*** ENTRIES SHOWN ***

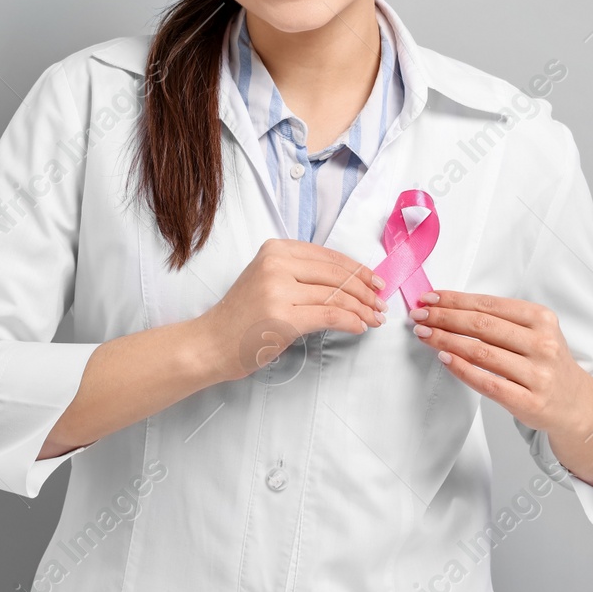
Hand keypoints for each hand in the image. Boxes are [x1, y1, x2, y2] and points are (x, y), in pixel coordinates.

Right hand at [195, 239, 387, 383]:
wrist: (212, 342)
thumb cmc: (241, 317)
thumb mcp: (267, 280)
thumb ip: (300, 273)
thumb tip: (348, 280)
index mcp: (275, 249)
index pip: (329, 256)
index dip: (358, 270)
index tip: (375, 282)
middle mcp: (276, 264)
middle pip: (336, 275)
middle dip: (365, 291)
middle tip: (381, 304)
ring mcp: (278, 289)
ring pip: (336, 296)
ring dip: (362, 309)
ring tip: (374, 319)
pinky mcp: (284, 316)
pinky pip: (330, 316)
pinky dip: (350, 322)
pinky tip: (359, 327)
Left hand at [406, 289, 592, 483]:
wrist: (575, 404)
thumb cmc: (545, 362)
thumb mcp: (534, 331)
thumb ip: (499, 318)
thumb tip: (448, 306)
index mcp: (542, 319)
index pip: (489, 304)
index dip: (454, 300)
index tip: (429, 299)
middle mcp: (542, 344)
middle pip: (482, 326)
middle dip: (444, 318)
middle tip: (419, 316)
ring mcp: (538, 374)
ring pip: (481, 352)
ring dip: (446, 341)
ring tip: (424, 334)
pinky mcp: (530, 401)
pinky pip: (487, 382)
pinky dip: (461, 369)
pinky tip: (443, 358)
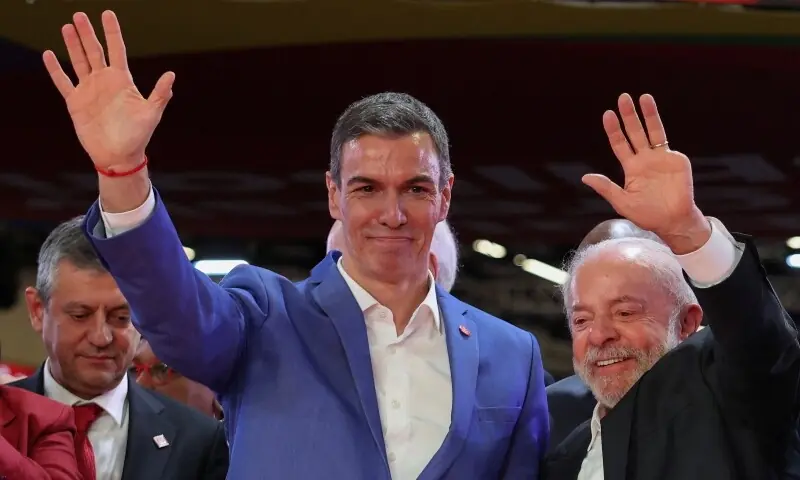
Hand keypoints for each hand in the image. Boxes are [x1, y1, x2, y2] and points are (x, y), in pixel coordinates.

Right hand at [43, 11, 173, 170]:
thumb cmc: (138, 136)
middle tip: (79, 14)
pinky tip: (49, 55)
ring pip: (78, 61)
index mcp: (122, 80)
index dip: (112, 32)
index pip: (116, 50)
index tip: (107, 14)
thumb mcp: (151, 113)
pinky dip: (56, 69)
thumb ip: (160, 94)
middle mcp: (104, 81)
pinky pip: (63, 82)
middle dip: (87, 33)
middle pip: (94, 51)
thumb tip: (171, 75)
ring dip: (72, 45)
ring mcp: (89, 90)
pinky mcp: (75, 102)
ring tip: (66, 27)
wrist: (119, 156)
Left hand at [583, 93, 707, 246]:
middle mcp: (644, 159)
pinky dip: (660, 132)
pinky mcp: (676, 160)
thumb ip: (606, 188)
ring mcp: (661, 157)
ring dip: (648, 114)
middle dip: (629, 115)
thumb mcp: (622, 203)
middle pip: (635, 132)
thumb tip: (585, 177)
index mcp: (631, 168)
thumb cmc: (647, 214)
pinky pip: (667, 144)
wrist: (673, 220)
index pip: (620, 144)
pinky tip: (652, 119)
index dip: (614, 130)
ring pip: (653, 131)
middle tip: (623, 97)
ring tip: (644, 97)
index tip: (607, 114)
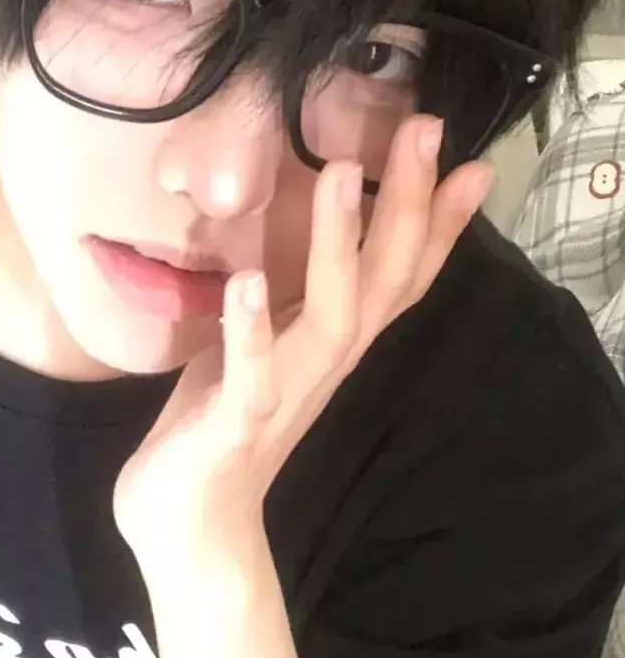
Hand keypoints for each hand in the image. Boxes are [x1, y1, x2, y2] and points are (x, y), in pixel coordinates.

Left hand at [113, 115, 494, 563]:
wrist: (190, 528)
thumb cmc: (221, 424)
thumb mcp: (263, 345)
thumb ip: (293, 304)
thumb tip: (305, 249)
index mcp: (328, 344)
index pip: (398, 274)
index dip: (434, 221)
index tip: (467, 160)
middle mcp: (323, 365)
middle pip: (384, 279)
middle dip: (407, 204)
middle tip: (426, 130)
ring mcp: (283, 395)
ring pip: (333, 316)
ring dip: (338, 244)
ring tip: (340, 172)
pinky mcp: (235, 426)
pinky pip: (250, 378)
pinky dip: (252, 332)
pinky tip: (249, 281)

*** End of ENTRIES SHOWN ***
*** ENTRIES SHOWN ***

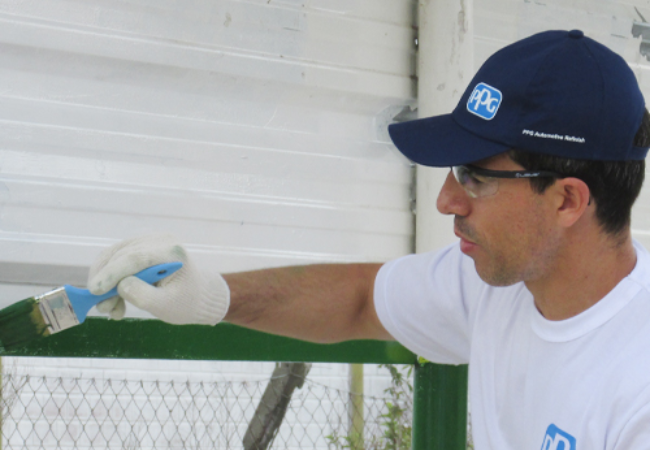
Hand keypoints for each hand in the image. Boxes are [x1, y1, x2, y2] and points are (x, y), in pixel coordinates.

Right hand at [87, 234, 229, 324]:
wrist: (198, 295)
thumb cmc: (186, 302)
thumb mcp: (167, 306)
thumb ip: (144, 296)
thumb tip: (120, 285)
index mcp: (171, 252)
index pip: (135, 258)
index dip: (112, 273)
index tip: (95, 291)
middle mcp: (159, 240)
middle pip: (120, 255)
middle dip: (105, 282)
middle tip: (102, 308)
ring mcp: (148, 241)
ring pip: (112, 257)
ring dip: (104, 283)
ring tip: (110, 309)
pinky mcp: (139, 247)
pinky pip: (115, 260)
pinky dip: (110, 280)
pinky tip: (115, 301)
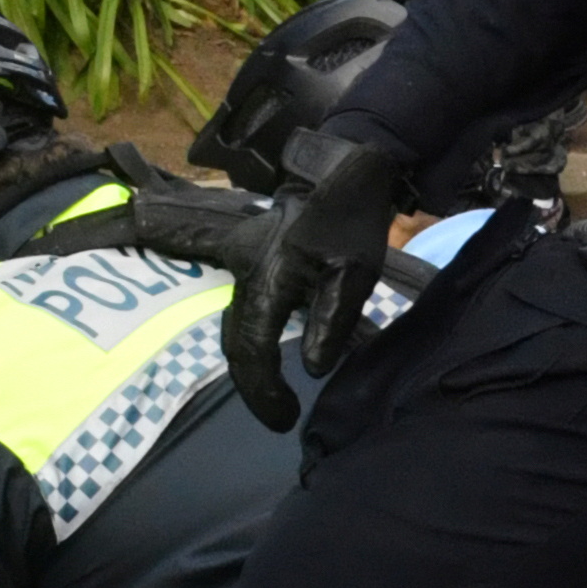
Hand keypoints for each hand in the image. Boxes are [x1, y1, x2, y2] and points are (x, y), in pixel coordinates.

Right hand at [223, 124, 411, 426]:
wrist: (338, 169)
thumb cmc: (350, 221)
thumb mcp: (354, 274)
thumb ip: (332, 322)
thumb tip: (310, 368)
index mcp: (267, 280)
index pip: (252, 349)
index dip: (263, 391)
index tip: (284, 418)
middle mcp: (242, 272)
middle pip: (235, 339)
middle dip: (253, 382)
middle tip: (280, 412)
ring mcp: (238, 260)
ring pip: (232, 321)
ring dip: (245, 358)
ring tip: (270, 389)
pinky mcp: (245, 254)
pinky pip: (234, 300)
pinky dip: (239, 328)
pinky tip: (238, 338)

*** End of ENTRIES SHOWN ***
*** ENTRIES SHOWN ***

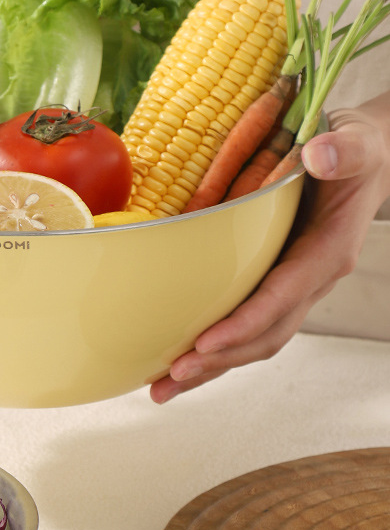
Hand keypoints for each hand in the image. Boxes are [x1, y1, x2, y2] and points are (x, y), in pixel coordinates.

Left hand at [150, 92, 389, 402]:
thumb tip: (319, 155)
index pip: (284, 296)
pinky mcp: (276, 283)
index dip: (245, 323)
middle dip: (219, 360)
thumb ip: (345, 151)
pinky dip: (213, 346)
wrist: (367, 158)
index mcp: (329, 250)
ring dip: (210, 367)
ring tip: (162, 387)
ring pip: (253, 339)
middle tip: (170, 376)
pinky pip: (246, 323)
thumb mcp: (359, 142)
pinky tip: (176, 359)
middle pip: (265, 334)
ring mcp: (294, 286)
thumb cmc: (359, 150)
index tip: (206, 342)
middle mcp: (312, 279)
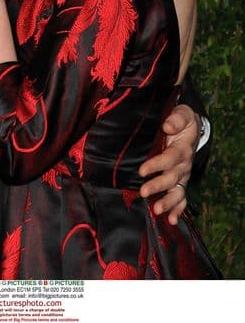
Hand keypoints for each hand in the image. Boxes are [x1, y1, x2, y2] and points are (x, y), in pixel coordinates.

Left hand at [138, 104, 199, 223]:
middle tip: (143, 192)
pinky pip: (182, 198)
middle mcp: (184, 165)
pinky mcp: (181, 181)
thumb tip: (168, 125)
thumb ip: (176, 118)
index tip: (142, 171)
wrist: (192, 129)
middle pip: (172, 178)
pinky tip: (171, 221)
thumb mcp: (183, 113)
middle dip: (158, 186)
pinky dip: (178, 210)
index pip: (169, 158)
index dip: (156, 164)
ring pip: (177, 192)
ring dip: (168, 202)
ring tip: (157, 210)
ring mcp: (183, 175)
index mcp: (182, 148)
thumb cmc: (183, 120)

*** End of ENTRIES SHOWN ***

• EXERCISE AIM
Please return the data above exactly as it stands from the line with "pinky mcp: (676, 160)" to the line with "pinky mcp: (235, 426)", keeping both of those lines but none of the pictures.

• OUTPUT OF THE EXERCISE
pinky mcp: (676, 160)
thumb ip: (606, 188)
ring mcp: (661, 157)
ring dip: (648, 114)
middle dip: (629, 115)
thumb mcp: (622, 203)
middle pip: (635, 132)
thumb tip: (585, 177)
index mcp: (631, 168)
thumb cmc: (647, 214)
pinky pip: (667, 144)
wrist: (673, 220)
index pip: (620, 144)
pinky tip: (652, 119)
index dip: (614, 130)
ring pip: (653, 131)
middle tip: (623, 97)
ring tip: (644, 97)
index tip: (607, 114)
Hand keypoints for each hand in the image. Boxes are [x1, y1, x2, y2] and points are (x, y), in pixel coordinates.

Left hand at [113, 115, 494, 563]:
wrist: (190, 528)
thumb cmc: (221, 424)
thumb mcp: (263, 345)
thumb ip: (293, 304)
thumb tip: (305, 249)
index mcp: (328, 344)
index pip: (398, 274)
index dip: (434, 221)
index tip: (467, 160)
middle mcp: (323, 365)
middle pip: (384, 279)
middle dip: (407, 204)
middle tip: (426, 130)
ring mcp: (283, 395)
ring pip: (333, 316)
ring dip: (338, 244)
ring tip: (340, 172)
pinky mcp: (235, 426)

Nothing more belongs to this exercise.